La Presse Anarchiste

Oui, avec le Féminisme ainsi compris

Une abon­née nous a écrit pour se plain­dre que nous ne par­lions spé­ciale­ment que des hommes. Mais voici la let­tre elle-même :

« Et le fémin­isme ? Ne lui fer­ez-vous pas une place dans la Vie Ouvrière ? Pourquoi non ? Il y a peut-être plus de vérité qu’on ne le pense dans le fameux : « Qui n’a la femme n’a rien. » Alors, pourquoi cette jeune et vivante revue ne tiendrait-elle pas compte de l’autre moitié du genre humain ? Pourquoi n’escompterait-elle pas l’aide qu’elle peut tir­er du pro­lé­tari­at féminin pour attein­dre le but qu’elle vise ?

« Je sais bien que le fémin­isme n’est pas, ne devrait pas être un mou­ve­ment à part. Mais juste­ment, il est cela actuelle­ment et va s’enliser dans le bour­bier poli­tique et « paix sociale ». Que Mme Pel­leti­er, antipar­lemen­taire et anti­mil­i­tariste dans la Guerre Sociale, réclame le bul­letin de vote et le ser­vice mil­i­taire dans la Suf­frag­iste, ça la regarde. Nous savons ce que cachent armée et poli­tique. Que de belles madames récla­ment la radi­a­tion ou l’addition de tel ou tel arti­cle de loi dans ce code qu’elles vénèrent à l’instar de leur livre de messe, ça les regarde. Nous savons ce que valent et la loi et leur code. Que des Lucie Félix-Fau­re-Goy­aux s’occupent de bien­fai­sance et prêchent la résig­na­tion à quelques mal­heureux. C’est leur affaire aux unes et aux autres. Nous ne voulons pas de char­ité, nous voulons la justice.

« Aus­si, parce que les porte-dra­peaux du fémin­isme ne veu­lent pas voir que la racine, le fonde­ment de nos plus cri­antes servi­tudes est dans le domaine économique, que ce n’est qu’en lut­tant sur ce ter­rain-là que nous obtien­dront l’affranchissement que nous deman­dons, que nous voudri­ons que la Vie Ouvrière apporte un son de cloche dif­férent de ceux que nous font enten­dre la Française, la Suf­frag­iste toutes les Fémi­na, Èves et Femmes mod­ernes.

« N’est-ce pas, d’ailleurs, dans le monde ouvri­er que la femme a le plus de raisons de crier qu’elle ne veut plus être l’éternelle sac­ri­fiée ? N’est-ce pas dans ce monde-là que l’homme, dans la lutte de chaque jour, doit être com­pris, encour­agé, aidé par la mère, la com­pagne ou la sœur ?

« Mais pour leur compte per­son­nel, les femmes doivent s’éveiller à la vie et à l’action syn­di­cal­iste et mon­tr­er qu’elles n’attendent rien hors de l’association, hors du syn­di­cal­isme, hors de la lutte de classe.

« Tout est à faire ou à peu près. Cama­rades, aidez-nous. »

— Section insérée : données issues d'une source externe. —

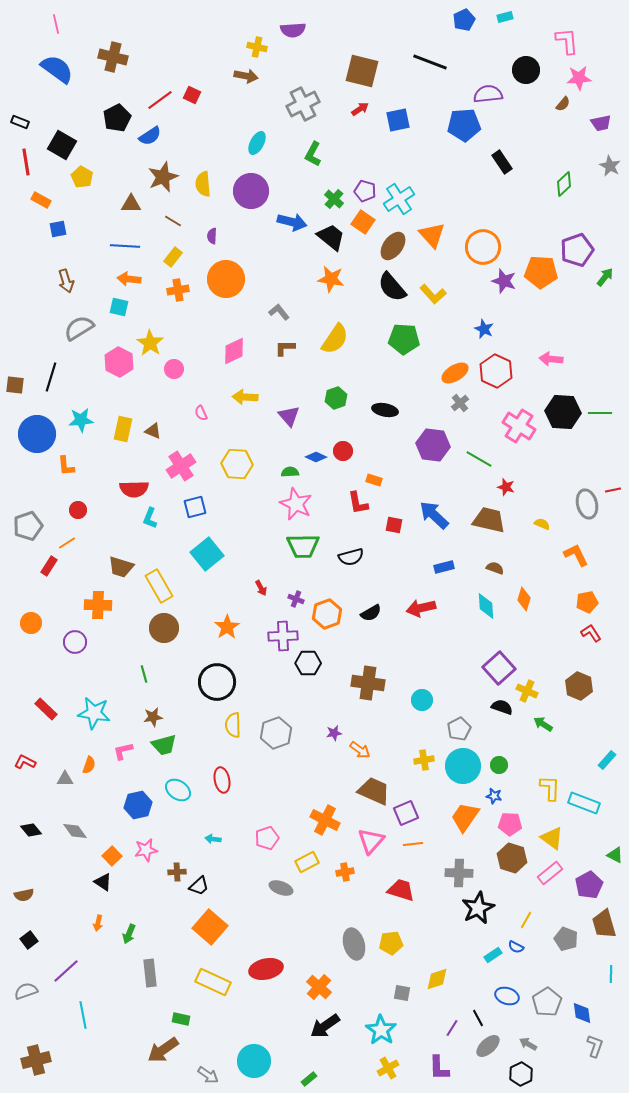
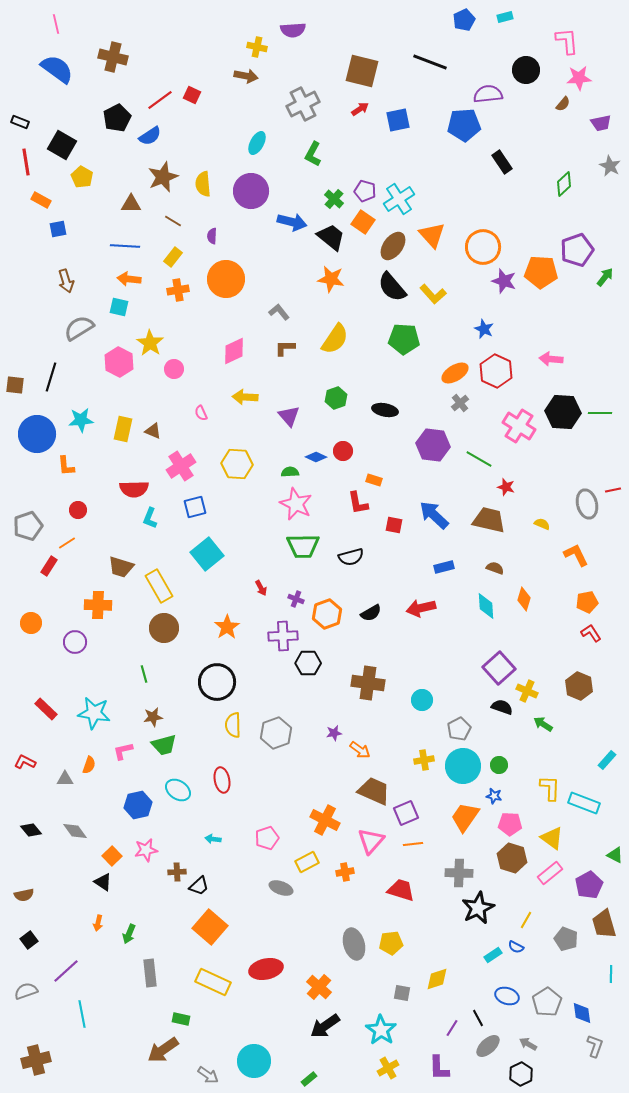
cyan line at (83, 1015): moved 1 px left, 1 px up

Vous aider, chère cama­rade, pour la tâche que vous pré­cisez ? Avec plaisir, bien que nous ne nous exagéri­ons pas l’importance de ce que nous pou­vons faire. Mais la Vie Ouvrière ne peut faire enten­dre un son de cloche sur cette ques­tion que si une femme veut bien mon­ter dans son clocher. Or, jusqu’à main­tenant, nous sommes entre hommes, ou presque. Pour­tant, il y a évidem­ment beau­coup de choses à dire, à étudi­er, qui ne seraient pas sans intérêt pour les hommes eux-mêmes : l’organisation des ouvrières ; la sit­u­a­tion des ménagères ; l’enseignement des filles du peu­ple, etc., etc. Oui, bien sûr, il y a bien des ques­tions à exam­in­er. Et si quelques-unes de nos abon­nées – vous par exem­ple ; d’autres encore – con­sen­tent à le faire, nous en serons heureux.